* THE TASK:
Below are records to transcribe in full and unchanged; omit every picture.

* INFORMATION PROVIDED:
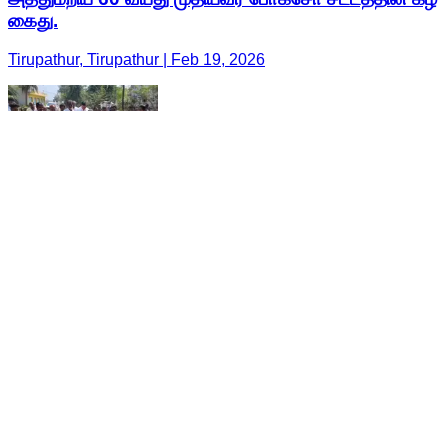
கைது.
Tirupathur, Tirupathur | Feb 19, 2026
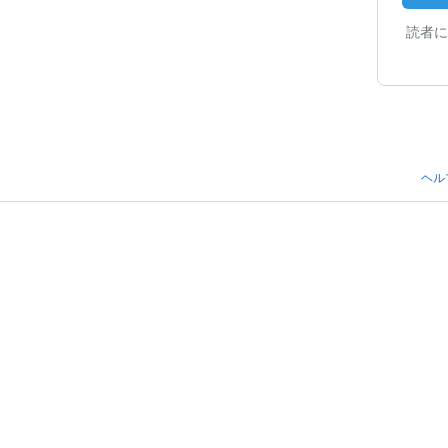
読者に
ヘル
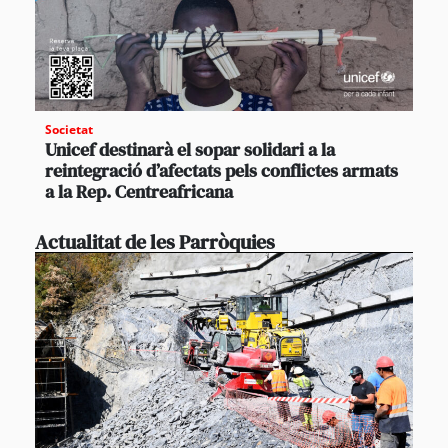
Societat
Unicef destinarà el sopar solidari a la
reintegració d’afectats pels conflictes armats
a la Rep. Centreafricana
Actualitat de les Parròquies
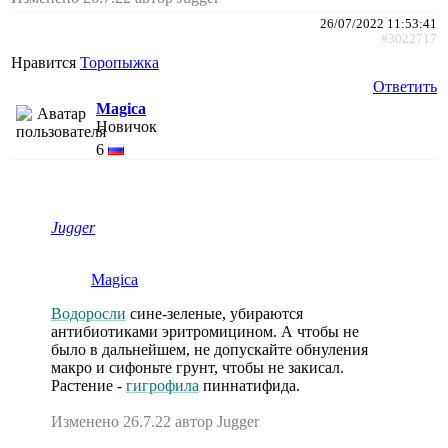
26/07/2022 11:53:41
#3022717
Нравится
Торопыжка
Ответить
Magica
Новичок
6
Jugger
Magica
Водоросли
сине-зеленые, убираются
антибиотиками эритромицином. А чтобы не
было в дальнейшем, не допускайте обнуления
макро и сифоньте грунт, чтобы не закисал.
Растение -
гигрофила
пиннатифида.
Изменено 26.7.22 автор Jugger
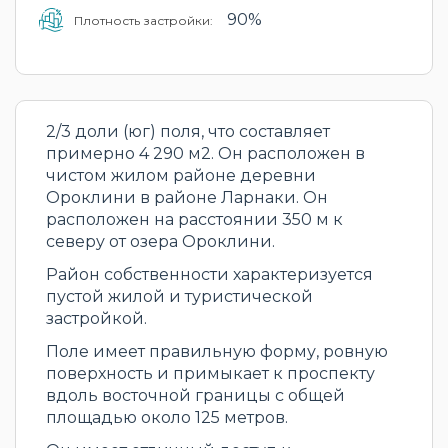
90%
Плотность застройки:
2/3 доли (юг) поля, что составляет
примерно 4 290 м2. Он расположен в
чистом жилом районе деревни
Ороклини в районе Ларнаки. Он
расположен на расстоянии 350 м к
северу от озера Ороклини.
Район собственности характеризуется
пустой жилой и туристической
застройкой.
Поле имеет правильную форму, ровную
поверхность и примыкает к проспекту
вдоль восточной границы с общей
площадью около 125 метров.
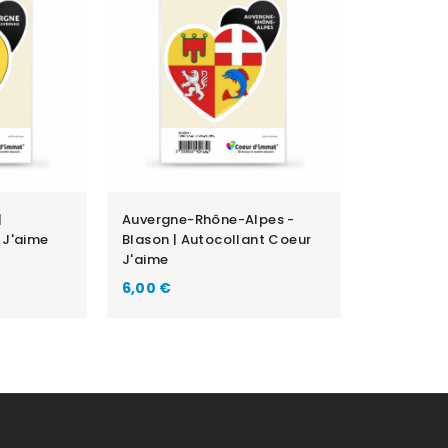
|
Auvergne-Rhône-Alpes -
 J'aime
Blason | Autocollant Coeur
J'aime
Prix
6,00 €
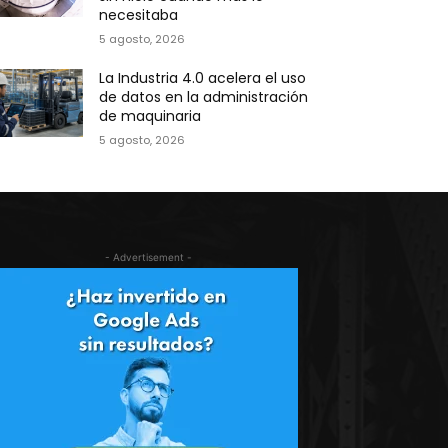
necesitaba
5 agosto, 2026
La Industria 4.0 acelera el uso
de datos en la administración
de maquinaria
5 agosto, 2026
- Advertisement -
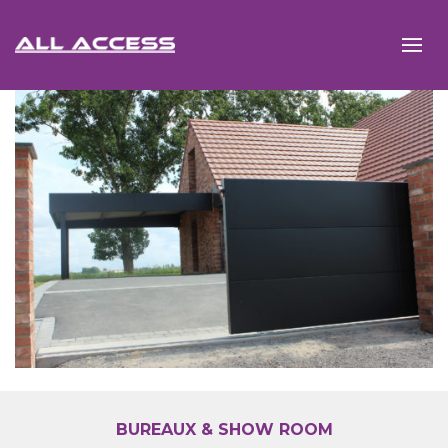
BUREAUX & SHOW ROOM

* EXPECTED OUTPUT:
கைது.
Tirupathur, Tirupathur | Feb 19, 2026
読者に
ヘル
Societat
Unicef destinarà el sopar solidari a la
reintegració d’afectats pels conflictes armats
a la Rep. Centreafricana
Actualitat de les Parròquies
26/07/2022 11:53:41
#3022717
Нравится
Торопыжка
Ответить
Magica
Новичок
6
Jugger
Magica
Водоросли
сине-зеленые, убираются
антибиотиками эритромицином. А чтобы не
было в дальнейшем, не допускайте обнуления
макро и сифоньте грунт, чтобы не закисал.
Растение -
гигрофила
пиннатифида.
Изменено 26.7.22 автор Jugger
90%
Плотность застройки:
2/3 доли (юг) поля, что составляет
примерно 4 290 м2. Он расположен в
чистом жилом районе деревни
Ороклини в районе Ларнаки. Он
расположен на расстоянии 350 м к
северу от озера Ороклини.
Район собственности характеризуется
пустой жилой и туристической
застройкой.
Поле имеет правильную форму, ровную
поверхность и примыкает к проспекту
вдоль восточной границы с общей
площадью около 125 метров.
|
Auvergne-Rhône-Alpes -
 J'aime
Blason | Autocollant Coeur
J'aime
Prix
6,00 €
necesitaba
5 agosto, 2026
La Industria 4.0 acelera el uso
de datos en la administración
de maquinaria
5 agosto, 2026
- Advertisement -
BUREAUX & SHOW ROOM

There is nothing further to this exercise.